> _Required action_
From the material that follows, please give the number of lines containing the string "pipelines", and that number alone.
┌──
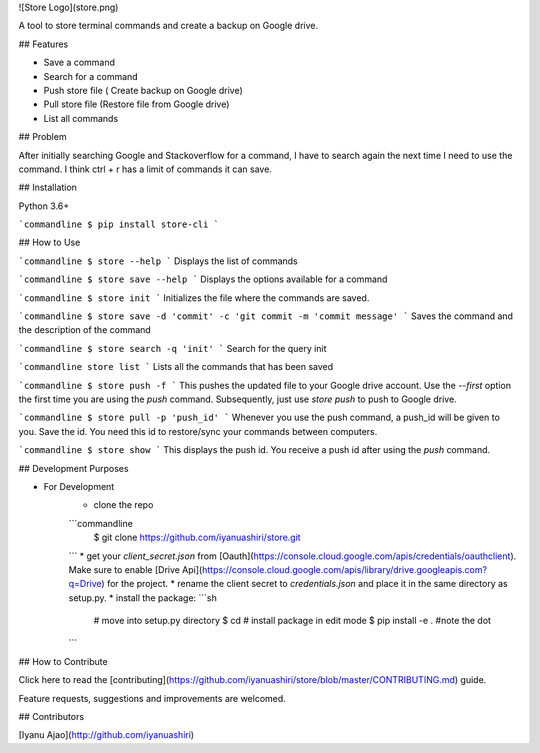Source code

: 
![Store Logo](store.png)

A tool to store terminal commands and create a backup on Google drive.

## Features

* Save a command
* Search for a command
* Push store file ( Create backup on Google drive)
* Pull store file (Restore file from Google drive)
* List all commands

## Problem

After initially searching Google and Stackoverflow for a command, I have to search again the next time I need to use the command.
I think ctrl + r has a limit of commands it can save. 

## Installation

Python 3.6+

```commandline
$ pip install store-cli
```


## How to Use

```commandline
$ store --help
```
Displays the list of commands 

```commandline
$ store save --help
```
Displays the options available for a command

```commandline
$ store init
```
Initializes the file where the commands are saved.

```commandline
$ store save -d 'commit' -c 'git commit -m 'commit message'
```
Saves the command and the description of the command

```commandline
$ store search -q 'init'
```
Search for the query init

```commandline
store list
```
Lists all the commands that has been saved

```commandline
$ store push -f
```
This pushes the updated file to your Google drive account. Use the `--first` option the first time you are
using the `push` command. Subsequently, just use `store push` to push to Google drive.

```commandline
$ store pull -p 'push_id'
```
Whenever you use the push command, a push_id will be given to you. Save the id. You need this id to 
restore/sync your commands between computers. 

```commandline
$ store show
```
This displays the push id. You receive a push id after using the `push` command.


## Development Purposes

* For Development
    * clone the repo
    ```commandline
        $ git clone https://github.com/iyanuashiri/store.git
    ```
    * get your `client_secret.json` from [Oauth](https://console.cloud.google.com/apis/credentials/oauthclient). Make sure to enable [Drive Api](https://console.cloud.google.com/apis/library/drive.googleapis.com?q=Drive) for the project.
    * rename the client secret to `credentials.json` and place it in the same directory as setup.py.
    * install the package:
    ```sh
        # move into setup.py directory
        $ cd 
        # install package in edit mode
        $ pip install -e . #note the dot
    ```




## How to Contribute

Click here to read the [contributing](https://github.com/iyanuashiri/store/blob/master/CONTRIBUTING.md) guide.

Feature requests, suggestions and improvements are welcomed.


## Contributors

[Iyanu Ajao](http://github.com/iyanuashiri)



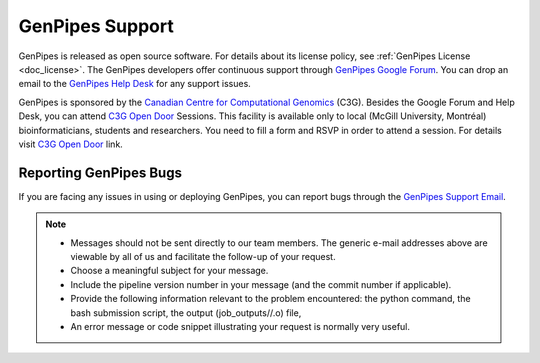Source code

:.. _docs_how_to_get_support:

GenPipes Support
================

GenPipes is released as open source software. For details about its license policy, see :ref:`GenPipes License <doc_license>`. The GenPipes developers offer continuous support through `GenPipes Google Forum`_. You can drop an email to the `GenPipes Help Desk`_ for any support issues. 

GenPipes is sponsored by the `Canadian Centre for Computational Genomics`_ (C3G). Besides the Google Forum and Help Desk, you can attend `C3G Open Door`_ Sessions. This facility is available only to local (McGill University, Montréal) bioinformaticians, students and researchers. You need to fill a form and RSVP in order to attend a session. For details visit `C3G Open Door`_ link.

.. _reporting_bugs:

Reporting GenPipes Bugs
-----------------------

If you are facing any issues in using or deploying GenPipes, you can report bugs through the `GenPipes Support Email`_.

.. note::

   * Messages should not be sent directly to our team members. The generic e-mail addresses above are viewable by all of us and facilitate the follow-up of your request.

   * Choose a meaningful subject for your message.

   * Include the pipeline version number in your message (and the commit number if applicable).

   * Provide the following information relevant to the problem encountered: the python command, the bash submission script, the output (job_outputs//.o) file,

   * An error message or code snippet illustrating your request is normally very useful.

.. _GenPipes Google Forum: https://groups.google.com/forum/#!forum/GenPipes
.. _GenPipes Help Desk: pipelines@computationalgenomics.ca 
.. _Canadian Centre for Computational Genomics: https://www.computationalgenomics.ca
.. _C3G Open Door: https://www.computationalgenomics.ca/open-door/
.. _GenPipes Support Email: pipelines@computationalgenomics.ca
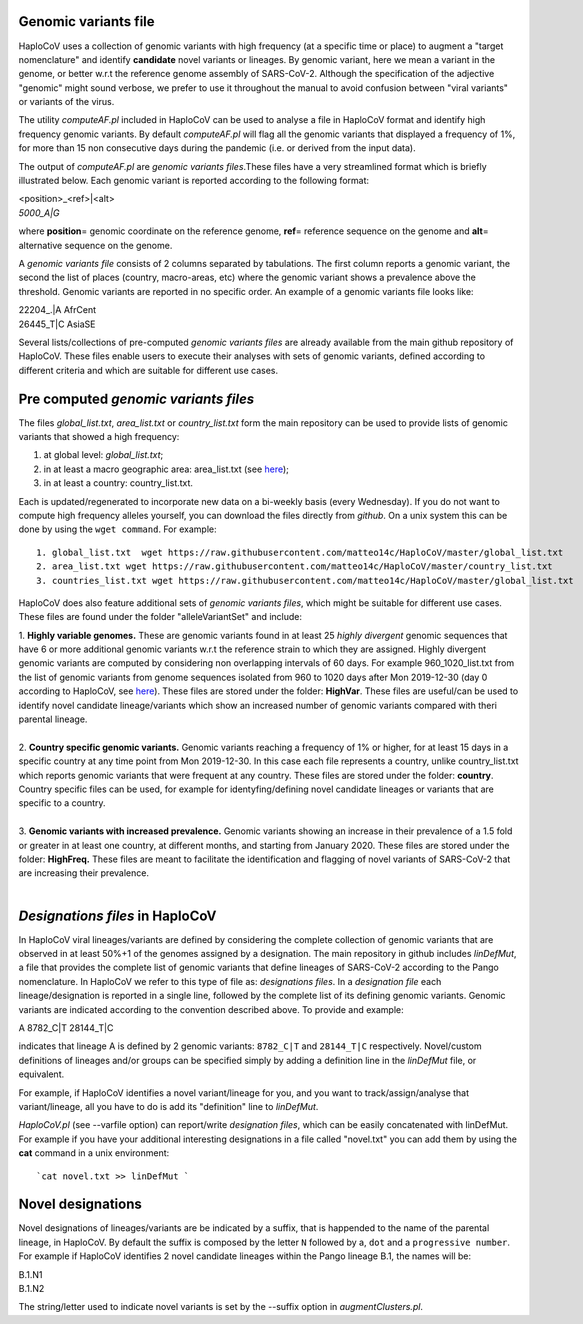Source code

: Genomic variants file
=====================


HaploCoV uses a collection of genomic variants with high frequency (at a specific time or place) to augment a "target nomenclature" and identify **candidate** novel variants or lineages.
By genomic variant, here we mean a variant in the genome, or better w.r.t the reference genome assembly of SARS-CoV-2. Although the specification of the adjective "genomic" might sound verbose, we prefer to use it throughout the manual to avoid confusion between "viral variants" or variants of the virus.

The utility *computeAF.pl* included in HaploCoV can be used to analyse a file in HaploCoV format and identify high frequency genomic variants. By default *computeAF.pl* will flag all the genomic variants that displayed a frequency of 1%, for more than 15 non consecutive days during the pandemic (i.e. or derived from the input data).

The output of *computeAF.pl* are *genomic variants files*.These files have a very streamlined format which is briefly illustrated below. Each genomic variant is reported  according to the following format:

| \<position\>\_\<ref\>|\<alt\>
| *5000\_A|G*

where **position**\= genomic coordinate on the reference genome, **ref**\= reference sequence on the genome and **alt**\= alternative sequence on the genome.

A *genomic variants file* consists of 2 columns separated by tabulations. The first column reports a genomic variant, the second the list of places (country, macro-areas, etc) where the genomic variant shows a prevalence above the threshold. Genomic variants are reported in no specific order.
An example of a genomic variants file looks like:

| 22204\_.\|A	AfrCent
| 26445_T|C	AsiaSE

Several lists/collections of pre-computed *genomic variants files* are already available from the main github repository of HaploCoV. These files enable users to execute their analyses with sets of genomic variants, defined according to different criteria and which are suitable for different use cases.

Pre computed *genomic variants files*
====================================

The files *global_list.txt*, *area_list.txt* or *country_list.txt* form the main repository can be used to provide lists of genomic variants that showed a high frequency:

1. at global level: *global_list.txt*;
2. in at least a macro geographic area: area_list.txt (see `here <https://haplocov.readthedocs.io/en/latest/metadata.html#geography-and-places>`_);
3. in at least a country: country_list.txt.

Each is updated/regenerated to incorporate new data on a bi-weekly basis (every Wednesday). If you do not want to compute high frequency alleles yourself, you can download the files directly from *github*. On a unix system this can be done by using the  ``wget command``.
For example:

::

 1. global_list.txt  wget https://raw.githubusercontent.com/matteo14c/HaploCoV/master/global_list.txt
 2. area_list.txt wget https://raw.githubusercontent.com/matteo14c/HaploCoV/master/country_list.txt
 3. countries_list.txt wget https://raw.githubusercontent.com/matteo14c/HaploCoV/master/global_list.txt
 
HaploCoV does also feature additional sets of *genomic variants files*, which might be suitable for different use cases. 
These files are found under the folder "alleleVariantSet" and include:

| 1. **Highly variable genomes.** These are genomic variants found in at least 25 *highly divergent* genomic sequences that have 6 or more additional genomic variants w.r.t the reference strain to which they are assigned. Highly divergent genomic variants are computed by considering non overlapping intervals of 60 days. For example 960\_1020\_list.txt from the list of genomic variants from genome sequences isolated from 960 to 1020 days after Mon 2019-12-30 (day 0 according to HaploCoV, see `here <https://haplocov.readthedocs.io/en/latest/metadata.html#dates-and-time-in-haplocov>`_). These files are stored under the folder: **HighVar**. These files are useful/can be used to identify novel candidate lineage/variants which show an increased number of genomic variants compared with theri parental lineage.
|
| 2. **Country specific genomic variants.** Genomic variants reaching a frequency of 1% or higher, for at least 15 days in a specific country at any time point from Mon 2019-12-30. In this case each file represents a country, unlike country_list.txt which reports genomic variants that were frequent at any country. These files are stored under the folder: **country**. Country specific files can be used, for example for identyfing/defining novel candidate lineages or variants that are specific to a country.
|
| 3. **Genomic variants with increased prevalence.** Genomic variants showing an increase in their prevalence of a 1.5 fold or greater in at least one country, at different months, and starting from January 2020. These files are stored under the folder: **HighFreq.**  These files are meant to facilitate the identification and flagging of novel variants of SARS-CoV-2 that are increasing their prevalence.
|

*Designations files* in HaploCoV
=============================================

In HaploCoV viral lineages/variants are defined by considering the complete collection of genomic variants that are observed in at least 50%+1 of the genomes assigned by a designation.
The main repository in github includes *linDefMut*, a file that provides the complete list of genomic variants that define lineages of SARS-CoV-2 according to the Pango nomenclature. In HaploCoV we refer to this type of file as: *designations files*.
In a *designation file* each lineage/designation is reported in a single line, followed by the complete list of its defining genomic variants.
Genomic variants are indicated according to the convention described above.
To provide and example:

| A 8782_C|T 28144_T|C

indicates that lineage A is defined by 2 genomic variants: ``8782_C|T`` and ``28144_T|C`` respectively.
Novel/custom definitions of lineages and/or groups can be specified simply by adding a definition line in the *linDefMut* file, or equivalent.

For example, if HaploCoV identifies a novel variant/lineage for you, and you want to track/assign/analyse that variant/lineage, all you have to do is add its "definition" line to *linDefMut*. 

*HaploCoV.pl* (see --varfile option) can report/write *designation files*, which can be easily concatenated with linDefMut.
For example if you have your additional interesting designations in a file called "novel.txt" you can add them by using the **cat** command in a unix environment:

::

 `cat novel.txt >> linDefMut `

Novel designations
==================

Novel designations of lineages/variants are be indicated by a suffix, that is happended to the name of the parental lineage, in HaploCoV. By default the suffix is composed by the letter ``N`` followed by a, ``dot`` and a ``progressive number``.
For example if HaploCoV identifies 2 novel candidate lineages within the Pango lineage B.1, the names will be:

| B.1.N1
| B.1.N2
 
The string/letter used to indicate novel variants is set by the --suffix option in *augmentClusters.pl*.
└──
> _Written reply_
2